Labyrinth of Light (Oct 06 2011)

Message boards : Technical News : Labyrinth of Light (Oct 06 2011)

To post messages, you must log in.

1 · 2 · Next

AuthorMessage
Profile Matt Lebofsky
Volunteer moderator
Project administrator
Project developer
Project scientist
Avatar

Send message
Joined: 1 Mar 99
Posts: 1441
Credit: 213,689
RAC: 0
United States
Message 1159571 - Posted: 6 Oct 2011, 22:20:37 UTC

Hey gang. I've been back in the lab for a few days. Figured I'd say hi and mention a couple things.

The HE problems are indeed getting weirder, and multi-faceted. We know the router itself needs more memory. Getting memory isn't the problem. Getting access to the router is.
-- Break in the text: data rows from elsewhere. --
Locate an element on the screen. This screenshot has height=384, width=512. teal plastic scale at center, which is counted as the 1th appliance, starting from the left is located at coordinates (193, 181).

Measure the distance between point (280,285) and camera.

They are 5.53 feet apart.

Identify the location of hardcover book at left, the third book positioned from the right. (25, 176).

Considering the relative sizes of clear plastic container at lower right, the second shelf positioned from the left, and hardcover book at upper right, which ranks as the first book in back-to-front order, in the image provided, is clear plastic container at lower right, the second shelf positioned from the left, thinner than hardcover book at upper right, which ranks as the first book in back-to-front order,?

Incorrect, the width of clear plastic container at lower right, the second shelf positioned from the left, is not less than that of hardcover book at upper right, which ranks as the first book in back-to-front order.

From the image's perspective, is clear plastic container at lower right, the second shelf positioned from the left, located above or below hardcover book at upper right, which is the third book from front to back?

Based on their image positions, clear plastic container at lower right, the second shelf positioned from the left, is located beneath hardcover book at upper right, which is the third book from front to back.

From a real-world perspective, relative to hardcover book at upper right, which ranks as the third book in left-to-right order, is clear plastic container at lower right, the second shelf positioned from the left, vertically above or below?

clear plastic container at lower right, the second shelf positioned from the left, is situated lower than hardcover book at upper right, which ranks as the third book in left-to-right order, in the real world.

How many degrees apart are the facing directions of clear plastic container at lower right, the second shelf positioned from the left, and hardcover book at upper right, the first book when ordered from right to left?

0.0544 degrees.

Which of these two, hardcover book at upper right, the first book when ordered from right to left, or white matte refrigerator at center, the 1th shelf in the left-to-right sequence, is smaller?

Knowing this, one hopeful option is to perhaps get ourselves off the current link and move entirely back to using campus infrastructure, now that there's enough bandwidth to handle us. But there are so many parties involved on all fronts that, as always, this sort of thing is moving at a snails pace. Meanwhile, one of the routers in our chain, unrelated to us but still affecting us, was the victim of a DDOS attack the other day. Another reason we need to simplify our setup already.

Note that there have been other issues affecting general connectivity. For example: our mysql schedule database swelled too large because db_purge wasn't running for a while, so it started falling out of memory and slowing everything down. This is clearing up on its own at the moment. There were also some scheduler bugs that have been introduced but then mostly if not entirely have been fixed. Meanwhile we turned off "resend lost results" until the smoke clears a bit.

We're also weighing our options for improving the science database throughput. The solutions include (and aren't mutually exclusive) moving entirely to solid state disks (which I find a little scary), changing the schema of our signal tables to bifurcate into good/uninteresting signals (which will vastly reduce lookups and what we need to keep in memory, but will require major changes to all our backend code), and perhaps just adding another disk enclosure with SATA drives.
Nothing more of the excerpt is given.